Cette page a été validée par deux contributeurs.
194
L’AMI COMMUN.

XV

PIS QUE JAMAIS


Présidé par Bella, le déjeuner, chez mister Boffin, était ordinairement très-agréable. Le boueur doré, en s’éveillant, retrouvait chaque jour son ancien caractère ; il lui fallait vivre pendant quelques heures au contact de sa fortune pour en ressentir l’influence corruptrice ; et, généralement, à ce premier repas, sa figure et ses manières ouvertes auraient pu faire croire qu’il n’était pas changé. Cet éclat s’affaiblissait peu à peu ; et les nuages qui venaient assombrir le vieux boueur se multipliaient à mesure que la journée avançait ; on eût dit que les ombres de l’avarice et de la défiance s’allongeaient en même temps que la sienne, et que la nuit l’envahissait par degrés.

Mais un matin, dont on devait garder le souvenir, il était minuit pour mister Boffin quand il apparut dans la salle. Jamais le triste changement qui s’était opéré en lui n’avait été si marqué. Sa manière d’être à l’égard du secrétaire fut si arrogante, si injurieuse, que le malheureux jeune homme sortit de table avant la fin du déjeuner ; et le coup d’œil que lui lança mister Boffin, tandis qu’il se retirait, fut à la fois astucieux et vindicatif. Bella en aurait été indignée, alors même que le poing du vieux boueur n’aurait pas menacé Rokesmith au moment où ce dernier fermait la porte.

C’était précisément la veille de ce matin mémorable que l’entrevue du boueur doré avec missis Lammle avait eu lieu.
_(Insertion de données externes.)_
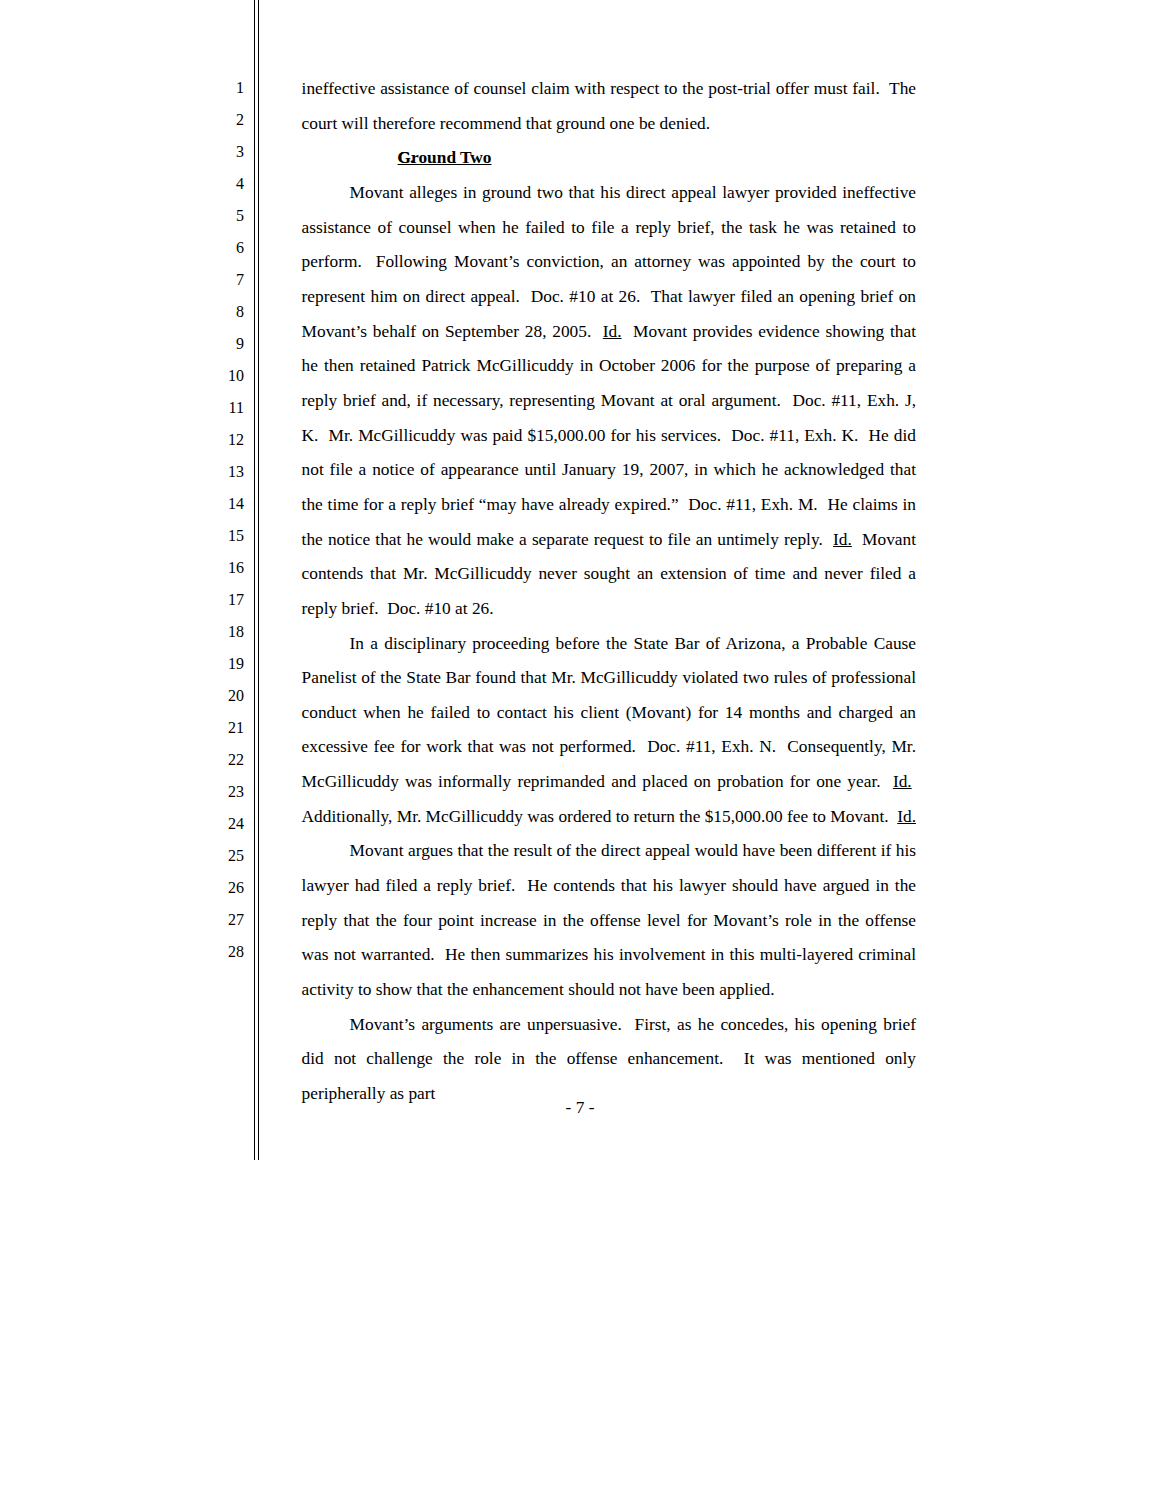1
2
3
4
5
6
7
8
9
10
11
12
13
14
15
16
17
18
19
20
21
22
23
24
25
26
27
28
ineffective assistance of counsel claim with respect to the post-trial offer must fail. The court will therefore recommend that ground one be denied.
C. Ground Two
Movant alleges in ground two that his direct appeal lawyer provided ineffective assistance of counsel when he failed to file a reply brief, the task he was retained to perform. Following Movant’s conviction, an attorney was appointed by the court to represent him on direct appeal. Doc. #10 at 26. That lawyer filed an opening brief on Movant’s behalf on September 28, 2005. Id. Movant provides evidence showing that he then retained Patrick McGillicuddy in October 2006 for the purpose of preparing a reply brief and, if necessary, representing Movant at oral argument. Doc. #11, Exh. J, K. Mr. McGillicuddy was paid $15,000.00 for his services. Doc. #11, Exh. K. He did not file a notice of appearance until January 19, 2007, in which he acknowledged that the time for a reply brief “may have already expired.” Doc. #11, Exh. M. He claims in the notice that he would make a separate request to file an untimely reply. Id. Movant contends that Mr. McGillicuddy never sought an extension of time and never filed a reply brief. Doc. #10 at 26.
In a disciplinary proceeding before the State Bar of Arizona, a Probable Cause Panelist of the State Bar found that Mr. McGillicuddy violated two rules of professional conduct when he failed to contact his client (Movant) for 14 months and charged an excessive fee for work that was not performed. Doc. #11, Exh. N. Consequently, Mr. McGillicuddy was informally reprimanded and placed on probation for one year. Id. Additionally, Mr. McGillicuddy was ordered to return the $15,000.00 fee to Movant. Id.
Movant argues that the result of the direct appeal would have been different if his lawyer had filed a reply brief. He contends that his lawyer should have argued in the reply that the four point increase in the offense level for Movant’s role in the offense was not warranted. He then summarizes his involvement in this multi-layered criminal activity to show that the enhancement should not have been applied.
Movant’s arguments are unpersuasive. First, as he concedes, his opening brief did not challenge the role in the offense enhancement. It was mentioned only peripherally as part
- 7 -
Bella examina la figure de missis Boffin, espérant y trouver l’explication de cette humeur orageuse ; mais elle n’y put rien voir, si ce n’est que l’excellente femme l’observait elle-même avec anxiété.

Quand elles furent seules toutes les deux, ce qui n’arriva que dans l’après-midi, car mister Boffin, allongé dans son fauteuil ou trottinant dans la salle, resta longtemps près d’elles, serrant les poings et marronnant avec colère, quand elles furent seules, disons-nous, Bella demanda à sa vieille amie ce qui avait pu fâcher mister Boffin.

« Je ne dois pas vous le dire, chère belle ; il m’est défendu de vous en parler. »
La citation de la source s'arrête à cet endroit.